Iraqis often have several side discussions taking place during a meeting. They may interrupt the speaker if they have something to add. They can be loud and forceful in getting their point of view across.
Meeting and Greeting
Iraqi business people are relatively formal in their business dealings.
The common Arabic greeting is "asalaamu alaikum" (peace be with you), to which you should respond "wa alaikum salaam" (and peace be with you).
The most common business greeting is the handshake with direct eye contact.
Handshakes can be rather prolonged; try not to be the first person to remove your hand.
Men should wait to see if a woman extends her hand.
Business cards are given out.
It’s a nice touch to have one side of your card translated into Arabic

Gift Giving
If you are invited to an Iraqi’s home, bring a box of cookies, pastries or a box of chocolates. A fruit basket is also appreciated.
Flowers are being given more and more but only to a hostess.
If a man must give a gift to a woman, he should say that it is from his wife, mother, sister, or some other female relation.
A small gift for the children is always a good touch.
Gifts are given with two hands.
Gifts are generally not opened when received.

Global perspective vs country perspective
Government: parliamentary democracy
Local cuisine
Iraqi cuisine or Mesopotamian cuisine has a long history going back some 10,000 years – to the Sumerians, Babylonians, Assyrians, and Ancient Persians. Ancient Iraq recipes prepared in the temples during religious festivals – the first cookbooks in the world. Ancient Iraq, or Mesopotamia, was home to a sophisticated and highly advanced civilization, in all fields of knowledge, including the culinary arts. However, it was in the Islamic Golden Age when Baghdad was the capital of the Abbasid Caliphate (750–1258) that the Iraqi kitchen reached its zenith. Today, the cuisine of Iraq reflects this rich inheritance as well as strong influences from the culinary traditions of neighboring Persia, Turkey and the Syria region area.
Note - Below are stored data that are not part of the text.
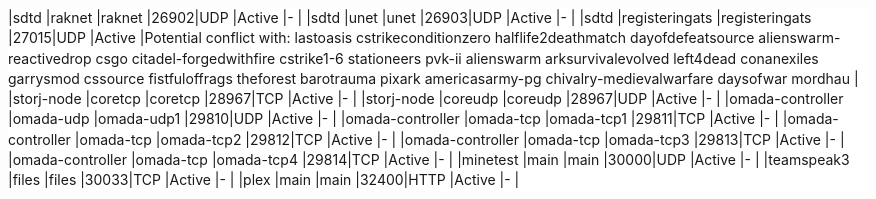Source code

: |sdtd                      |raknet         |raknet         |26902|UDP     |Active             |-                                                                                                                                                                                                                                                                                                                                                            |
|sdtd                      |unet           |unet           |26903|UDP     |Active             |-                                                                                                                                                                                                                                                                                                                                                            |
|sdtd                      |registeringats |registeringats |27015|UDP     |Active             |Potential conflict with: lastoasis cstrikeconditionzero halflife2deathmatch dayofdefeatsource alienswarm-reactivedrop csgo citadel-forgedwithfire cstrike1-6 stationeers pvk-ii alienswarm arksurvivalevolved left4dead conanexiles garrysmod cssource fistfuloffrags theforest barotrauma pixark americasarmy-pg chivalry-medievalwarfare daysofwar mordhau |
|storj-node                |coretcp        |coretcp        |28967|TCP     |Active             |-                                                                                                                                                                                                                                                                                                                                                            |
|storj-node                |coreudp        |coreudp        |28967|UDP     |Active             |-                                                                                                                                                                                                                                                                                                                                                            |
|omada-controller          |omada-udp      |omada-udp1     |29810|UDP     |Active             |-                                                                                                                                                                                                                                                                                                                                                            |
|omada-controller          |omada-tcp      |omada-tcp1     |29811|TCP     |Active             |-                                                                                                                                                                                                                                                                                                                                                            |
|omada-controller          |omada-tcp      |omada-tcp2     |29812|TCP     |Active             |-                                                                                                                                                                                                                                                                                                                                                            |
|omada-controller          |omada-tcp      |omada-tcp3     |29813|TCP     |Active             |-                                                                                                                                                                                                                                                                                                                                                            |
|omada-controller          |omada-tcp      |omada-tcp4     |29814|TCP     |Active             |-                                                                                                                                                                                                                                                                                                                                                            |
|minetest                  |main           |main           |30000|UDP     |Active             |-                                                                                                                                                                                                                                                                                                                                                            |
|teamspeak3                |files          |files          |30033|TCP     |Active             |-                                                                                                                                                                                                                                                                                                                                                            |
|plex                      |main           |main           |32400|HTTP    |Active             |-                                                                                                                                                                                                                                                                                                                                                            |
Meals begin with appetizers and salads – known as Mezza. Some dishes include Kebab (often marinated with garlic, lemon and spices, then grilled), Gauss (grilled meat sandwich wrap, similar to Döner kebab), Bamieh (lamb, okra and tomato stew), Quzi (lamb with rice, almonds, raisins and spices), Falafel (fried chickpea patties served with amba and salad in pita), Kubbah (minced meat ground with bulghur wheat or rice and spices), Masgûf (grilled fish with pepper and tamarind), and Maqluba (a rice, lamb, tomato and aubergine dish). Stuffed vegetable dishes such as Dolma and Mahshi are also popular.

Chickpea pattie
Agriculture - products: wheat, barley, rice, vegetables, dates, cotton; cattle, sheep, poultry
Traditional products
It estimated in 2003 that Iraq had 112 billion barrels (17.8×109 m3). The United States Geological Survey in 1995 estimated proven reserves were 78 Gbbl (12.4×109 m3). Iraq may prove to contain the largest extractable deposits of oil in the entire Middle East once these upgrading and facility improvements have advanced.
Iraq has the world's second largest proven oil reserves. According to oil industry experts, new exploration will probably raise Iraq's reserves to 200+ billion barrels of high-grade crude, extraordinarily cheap to produce. The four giant firms located in the US and the UK have been keen to get back into Iraq, from which they were excluded with the nationalization of 1972. During the final years of the Saddam era, they envied companies from France, Russia, China, and elsewhere, who had obtained major contracts. But UN sanctions (kept in place by the US and the UK) kept those contracts inoperable.

The Iraqi constitution of 2005, greatly influenced by US advisers, contains language that guarantees a major role for foreign companies. Negotiators hope soon to complete deals on Production Sharing Agreements that will give the companies control over dozens of fields, including the fabled super-giant Majnoon. But first the Parliament must pass a new oil sector investment law allowing foreign companies to assume a major role in the country. The US has threatened to withhold funding as well as financial and military support if the law does not soon pass. Although the Iraqi cabinet endorsed the draft law in July 2007, Parliament has balked at the legislation. Most Iraqis favor continued control by a national company and the powerful oil workers union strongly opposes de-nationalization. Iraq's political future is very much in flux, but oil remains the central feature of the political landscape.

The world's leading oil companies have been expanding Iraq's giant southern fields - Rumaila led by BP, West Qurna-1 run by Exxon and Zubair operated by Eni - since 2010 when they signed a series of service contracts with Baghdad.
Canada would face some encounters when trading with Iraq, due to the fact that U.S.A has had war with Iraq for many of years. This impacts us because we have very close ties with U.S.A and if war does happen we will participate and be on U.S.A side. Also from the foreign affairs it says Foreign Affairs, Trade and Development Canada advises against non-essential travel to Iraq due to the dangerous and unpredictable security situation.

If you choose to travel to Iraq despite this warning, ensure that you are accompanied by professional security escorts at all times and carefully review your security arrangements on a regular basis. The Government of Canada’s ability to provide consular assistance in all parts of Iraq is severely limited.